This first-person article is by Julie Green, a writer who was diagnosed with autism in her 40s. For more information on CBC’s First Person Stories, please see frequently asked questions.
I have a confession: I never understood fashion or beauty. I observed the rituals of other women as one observes an alien species. For decades I tried to emulate the way these creatures dressed and wore their hair, but it often felt unnatural and deeply uncomfortable.
Then, at age 45, I was diagnosed with autism. It gave new meaning to the term “fashion victim” – that certain fabrics can inflict literal pain on people like me.
Although autism does not affect everyone equally, many people on the spectrum can be hypersensitive to sounds, sights, smells, touch and tastes. I am fortunate that my sensory issues remain relatively mild and manageable.
As I slowly come to terms with the hypersensitivity which is an integral part of my autismyears of sidestepping fashion and beauty trends have taken their toll and left me with a festering insecurity about my appearance.
From an early age, I cut the tags off of every piece of clothing I owned, which was a risk in itself since the cut edge could end up being more jagged and irritating than the tag itself. The year my grandmother started knitting was particularly cruel. She bought a pattern and faithfully reproduced the same sweater in different colors for each of her grandchildren, so help us, we were expected to wear these rash-causing sweaters.

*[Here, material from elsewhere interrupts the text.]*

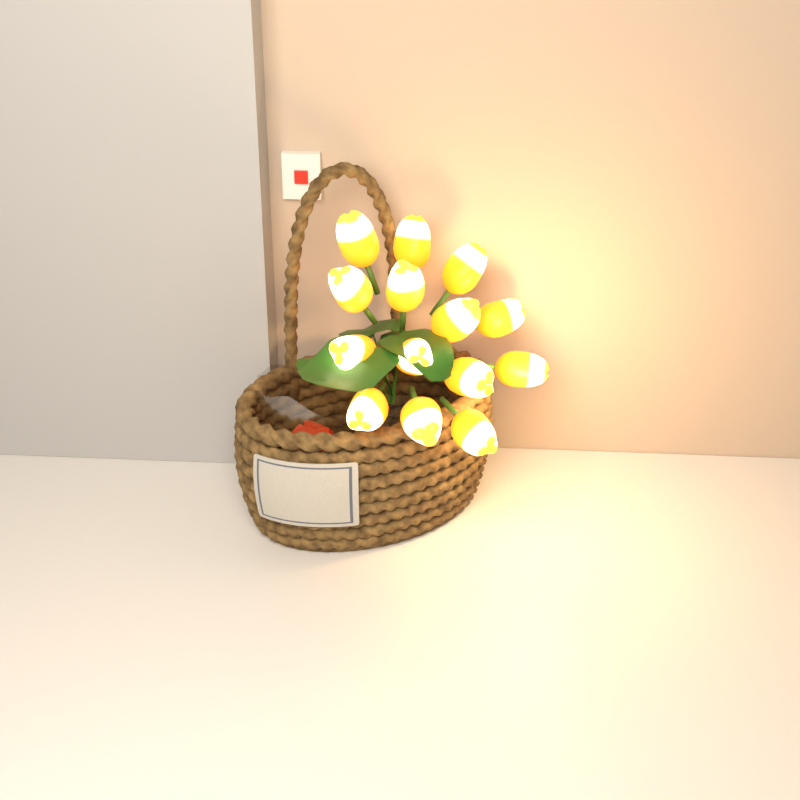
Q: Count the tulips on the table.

From then on, I gave up wool, linen and countless other fabrics.
I also gave up jeans with their stiff seams and buttons. Puberty inflicted a special kind of punishment. Finding a bra that I could tolerate wearing for a long time became an ongoing struggle. I have never owned a pair of heels. I didn’t wear any fancy underwear either. I’ve avoided a whole host of beauty procedures that I don’t understand that frankly look like medieval torture.

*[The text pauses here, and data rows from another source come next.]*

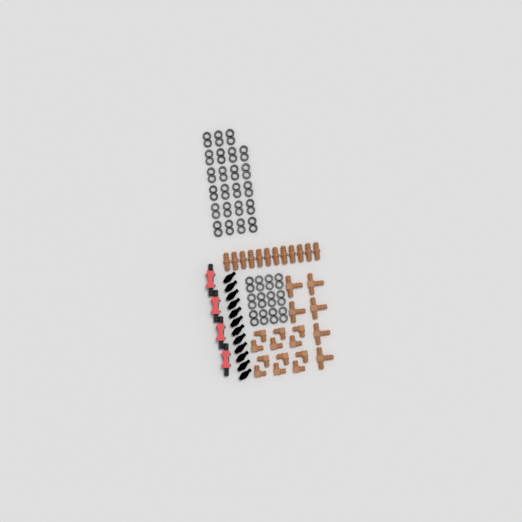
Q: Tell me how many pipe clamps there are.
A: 35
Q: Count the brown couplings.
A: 12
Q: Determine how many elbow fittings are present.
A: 12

Somewhere along the way, I became convinced that I wasn’t as beautiful or sexy or feminine as other women because I didn’t have… could not – look or dress as they did.

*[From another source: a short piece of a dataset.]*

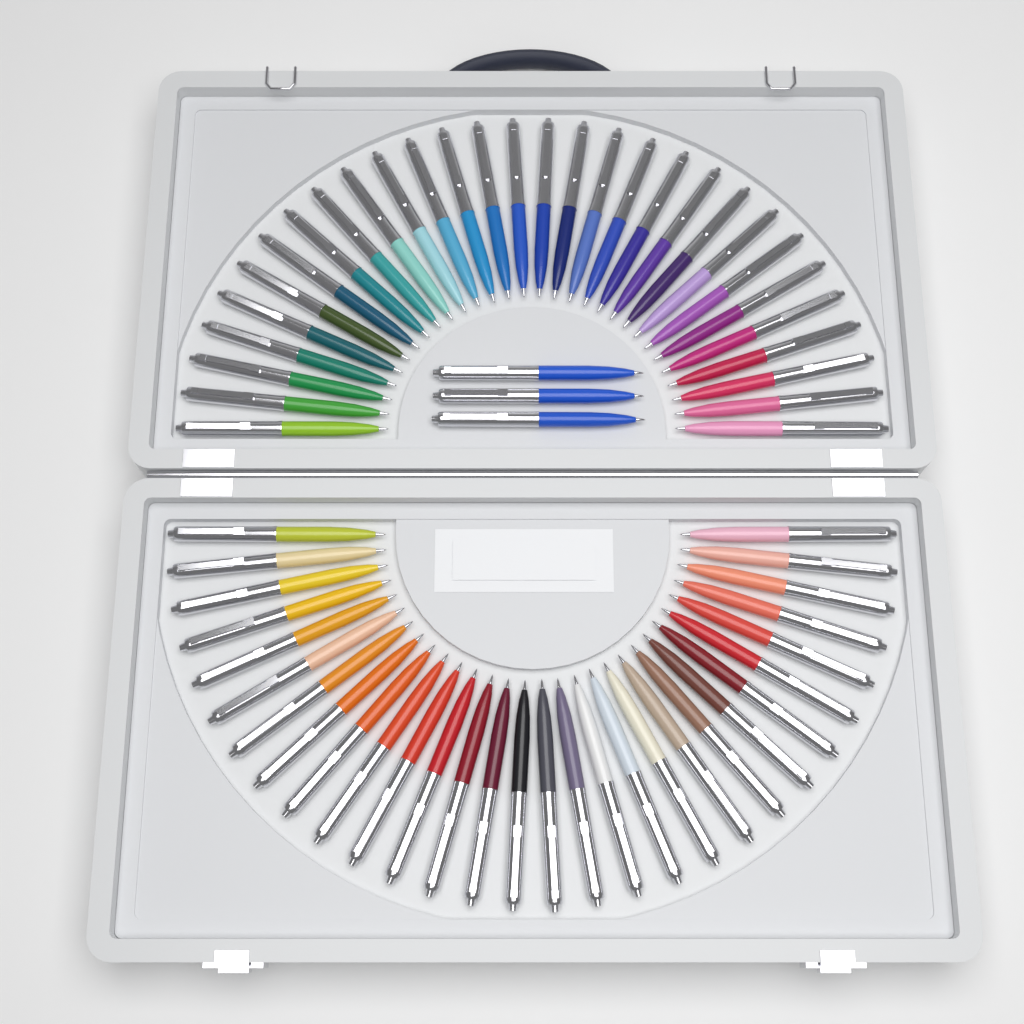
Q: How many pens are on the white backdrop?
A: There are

Not everything is bad; being “low maintenance” probably has saved me a lot of money over the years.
But my hypersensitivity goes beyond simply choosing to wear comfortable clothes and shoes. Some people on the spectrum struggles with basic grooming and hygiene rituals such as washing or brushing hair. And this struggle can interfere with daily life. While in college, I was so bothered by the feel of the hair on my scalp that I shaved my head just to relieve myself. It was a matter of necessity – not a radical fashion statement – and it left my self-esteem in tatters. Although I love long hair, I’ve mostly kept mine short over the years.
Thorny collars and itchy dresses were hallmarks of my 80s childhood. Fortunately, times have changed. Many manufacturers have ditched sharp labels in favor of printed labels, and the world as a whole is a better place for that. There are less sadistic bra options if you know where to look. And a genius created comfortable shoes known as Sketchers. Even jeans (once my nemesis) are softer. Brands have become wiser, kinder. Or maybe I just got wiser and kinder to myself.
With so many people working remotely during the pandemic, loungewear has become all the rage. It was surreal to see generally elegant, dressier women suddenly wearing my uniform.
One day, I stumbled upon my dream joggers. It was a lovely olive shade, lined with fleece, and the second I put it on I wondered where it had been all my life. I rushed online to buy a set in every color available, only to find the price had been raised, probably due to its popularity.
Unable to justify the expense, I reluctantly emptied my cart. At that time, I wished the women of the world would return to their power suits and stiletto heels. You can have anything I wanted to tell them, just far from the olive jogging set.
I no longer envy fashionistas and I finally gave up dressing like them. Instead, for the first time in my life, they’re the ones trying to dress like me. It may have taken 45 years and an autism diagnosis, but I finally feel comfortable in my own skin.